START Text under study

I’m always happy to spend time with the San Francisco comics mafia: David Brothers (who, like Spurgeon said, ought to consider moonlighting as a panel moderator), Jeff Lester (not quite so savage in person as in print), Esther Inglis-Arkell (whose last name I had to look up), Graeme McMillan (no longer in the SF mafia, but a member emeritus), Ian Brill (who’ll always life in SF to me), Ash (who is FUCKING METAL), Ken (Commander Kneisel to the rest of you), Brian Hibbs (who should need no itroduction), James Sime (also ditto), Jason MacNamara (the most dangerous man in comics), Stormy (who really doesn’t need the eyeliner to make his eyes pop) and the rest. Oh, Carla and Lance who are not in SF, neither is JK, or Tom Bondurant, but honorary members all.

END Text under study

> **Instructions**:
• a. Transcribe a passage from the paragraph about the San Francisco comics group. Begin at the words "I’m always happy" and stop after "honorary members all.".
• b. Answer these questions about the paragraph on the San Francisco comics group.
(i) Who is called the most dangerous man in comics?
(ii) Which person is no longer in the group but is named a member emeritus?
(iii) Which people are named as honorary members even though they are not in SF?
• c. Rewrite the paragraph on the San Francisco comics group that begins "I’m always happy to spend time" as a list, keeping its main facts.
Answer from the text alone, without outside knowledge.

START Input data

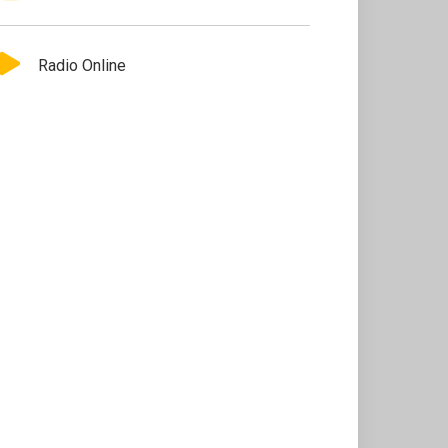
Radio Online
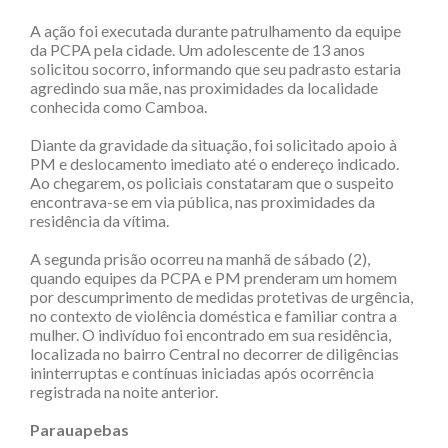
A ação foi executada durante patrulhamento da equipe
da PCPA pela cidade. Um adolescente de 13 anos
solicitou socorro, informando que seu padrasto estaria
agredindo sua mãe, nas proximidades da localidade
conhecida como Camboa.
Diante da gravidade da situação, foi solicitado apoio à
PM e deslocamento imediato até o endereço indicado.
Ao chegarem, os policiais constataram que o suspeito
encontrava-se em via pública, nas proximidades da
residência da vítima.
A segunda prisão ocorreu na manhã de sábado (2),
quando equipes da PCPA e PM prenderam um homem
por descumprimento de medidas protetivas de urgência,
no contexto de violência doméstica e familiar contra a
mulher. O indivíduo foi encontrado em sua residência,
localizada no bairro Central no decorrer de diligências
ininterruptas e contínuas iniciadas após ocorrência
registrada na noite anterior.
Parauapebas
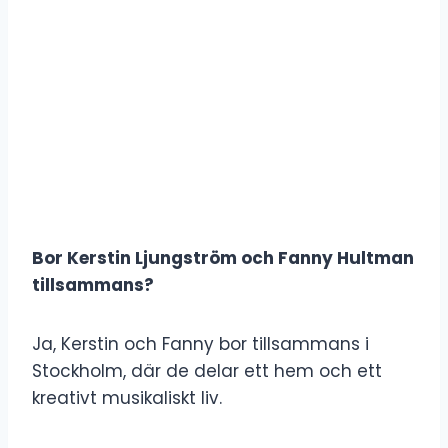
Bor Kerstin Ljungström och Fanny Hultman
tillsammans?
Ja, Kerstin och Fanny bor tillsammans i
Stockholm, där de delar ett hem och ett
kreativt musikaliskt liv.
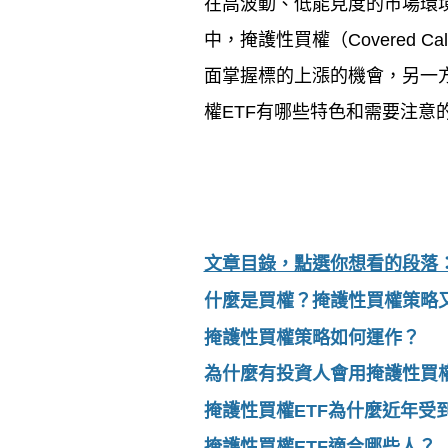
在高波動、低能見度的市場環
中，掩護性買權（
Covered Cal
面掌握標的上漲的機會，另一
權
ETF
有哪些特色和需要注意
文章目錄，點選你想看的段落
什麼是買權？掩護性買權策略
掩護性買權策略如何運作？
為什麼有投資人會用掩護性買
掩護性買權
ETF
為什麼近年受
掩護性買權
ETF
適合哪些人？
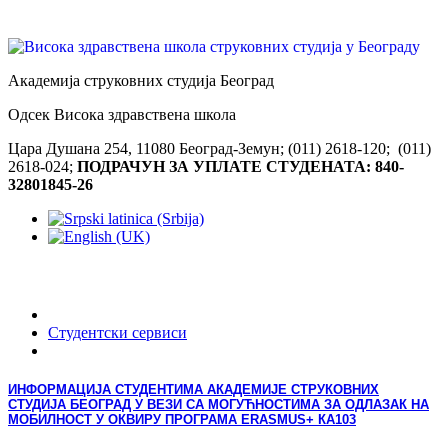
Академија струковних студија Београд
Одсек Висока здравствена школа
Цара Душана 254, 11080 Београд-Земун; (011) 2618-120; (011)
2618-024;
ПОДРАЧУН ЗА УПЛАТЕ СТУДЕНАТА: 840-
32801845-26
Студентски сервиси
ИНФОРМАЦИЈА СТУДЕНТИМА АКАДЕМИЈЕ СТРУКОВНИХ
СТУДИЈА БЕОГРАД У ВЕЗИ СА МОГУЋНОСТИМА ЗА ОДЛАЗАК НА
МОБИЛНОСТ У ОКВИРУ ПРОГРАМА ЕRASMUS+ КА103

END Input data

> **Answers by item number**:
• a.
I’m always happy to spend time with the San Francisco comics mafia: David Brothers (who, like Spurgeon said, ought to consider moonlighting as a panel moderator), Jeff Lester (not quite so savage in person as in print), Esther Inglis-Arkell (whose last name I had to look up), Graeme McMillan (no longer in the SF mafia, but a member emeritus), Ian Brill (who’ll always life in SF to me), Ash (who is FUCKING METAL), Ken (Commander Kneisel to the rest of you), Brian Hibbs (who should need no itroduction), James Sime (also ditto), Jason MacNamara (the most dangerous man in comics), Stormy (who really doesn’t need the eyeliner to make his eyes pop) and the rest. Oh, Carla and Lance who are not in SF, neither is JK, or Tom Bondurant, but honorary members all.

• b.
(i) Jason MacNamara.
(ii) Graeme McMillan.
(iii) Carla, Lance, JK and Tom Bondurant.

• c.
People I am always happy to spend time with in the San Francisco comics mafia:
- David Brothers, who, as Spurgeon said, ought to consider moonlighting as a panel moderator
- Jeff Lester, not quite so savage in person as in print
- Esther Inglis-Arkell, whose last name I had to look up
- Graeme McMillan, no longer in the SF mafia but a member emeritus
- Ian Brill
- Ash, who is extremely metal
- Ken, known to others as Commander Kneisel
- Brian Hibbs, who should need no introduction
- James Sime, who likewise needs no introduction
- Jason MacNamara, the most dangerous man in comics
- Stormy, who doesn't need the eyeliner to make his eyes pop
- The rest of the group

Honorary members who are not in SF:
- Carla
- Lance
- JK
- Tom Bondurant